14:20 (In »Syntheist temples and monasteries in the global empire«)
The original lie, the original crime, the phantasmic narratives that hold together the subject and the impossible gaze of the now: all this is part of syntheism’s political ideology. The law is the third person present in all relations between dividuals. But syntheism is something much greater: it is instead the step outside of the eternal cycle of mythology production and incessant disappointment. In its capacity as a genericism, the syntheist political project must have the universal singularity as its point of departure. As networking dividuals, we no longer produce things, we produce social life itself. The question is who can play the role as the universal singularity during the introductory phase of the Internet age. How will this social production influence the emerging classes in the cyber world: the netocrats and the consumtarians? Will they be lured by the same capitalist temptations that seduced their individualistic predecessors, or will they succeed in seeing through these illusions? Or will they instead fall prey to entirely new illusions?

14:22 (In »Syntheist temples and monasteries in the global empire«)
The ideological cracks within the netocracy are already clearly discernible (see The Netocrats).
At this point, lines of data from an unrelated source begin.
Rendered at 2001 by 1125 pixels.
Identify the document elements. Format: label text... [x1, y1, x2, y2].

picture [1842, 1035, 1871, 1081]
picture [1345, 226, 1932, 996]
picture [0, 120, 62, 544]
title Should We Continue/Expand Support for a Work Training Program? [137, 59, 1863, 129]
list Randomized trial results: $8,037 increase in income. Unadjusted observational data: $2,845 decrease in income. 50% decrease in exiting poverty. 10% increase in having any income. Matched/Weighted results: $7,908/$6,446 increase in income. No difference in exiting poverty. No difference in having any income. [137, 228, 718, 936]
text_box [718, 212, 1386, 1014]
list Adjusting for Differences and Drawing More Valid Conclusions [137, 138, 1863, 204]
The sole political project that is guaranteed to unite the netocracy under informationalism is the struggle for the free and open Internet, since this struggle de facto concerns its most fundamental conditions as a social class. Without a free and open Internet, the netocracy as a societal elite will not be realised, but will remain, in the best-case scenario, an odd group with interesting special skills on the outer fringes of the social arena. A conceivable, not to say likely, scenario is that a small minority within the netocracy first oppose the statist-corporativist power structure, adopt the absolute standpoint in the age of interactivity, break loose from the corrupt system and construct the parallel utopia. To begin with as a temporary autonomous zone, which subsequently with time is made permanent with the purpose of making the utopia and its potential visible; a visibility that inspires other aspiring netocrats to creatively imitate the utopia and thereby complete the information-technology revolution.

14:47 (In »Syntheist temples and monasteries in the global empire«)
The strategic prophet of the previous paradigm shift, G W F Hegel, defines his philosophical project as the construction of a bridge between the sacred and the secular. He distinguishes between three different spirits with the following characteristics: the objective, the subjective and the absolute spirit. What is important in our turbulent age here and now is to take Hegel’s advice and set aside the objective and subjective spirits to instead assume the vantage point of the absolute; to first equip ourselves thoroughly for the coming struggle between the bourgeoisie and the netocracy and then position ourselves on the battlefield, conscious of and in accordance with the radical truth as an act in the new paradigm. The paradigm shift is namely occurring right under the very noses of the old power elite; it establishes a completely new power system in a completely different place than the previous one (see The Netocrats) and thereby offers historically unique possibilities for a radical and genuine change in society’s orientation and organisation. But the paradigm shift can only be apprehended in the necessary detail from a position permeated by subtraction. Therefore the syntheist temples and monasteries are far more than merely exotic oases for some kind of collective spiritual pleasure. They are, in fact, the necessary points of departure, the revolutionary cells, in the subversive utopian project that goes under the name of the Syntheist Movement. It is there that new thoughts are being thought.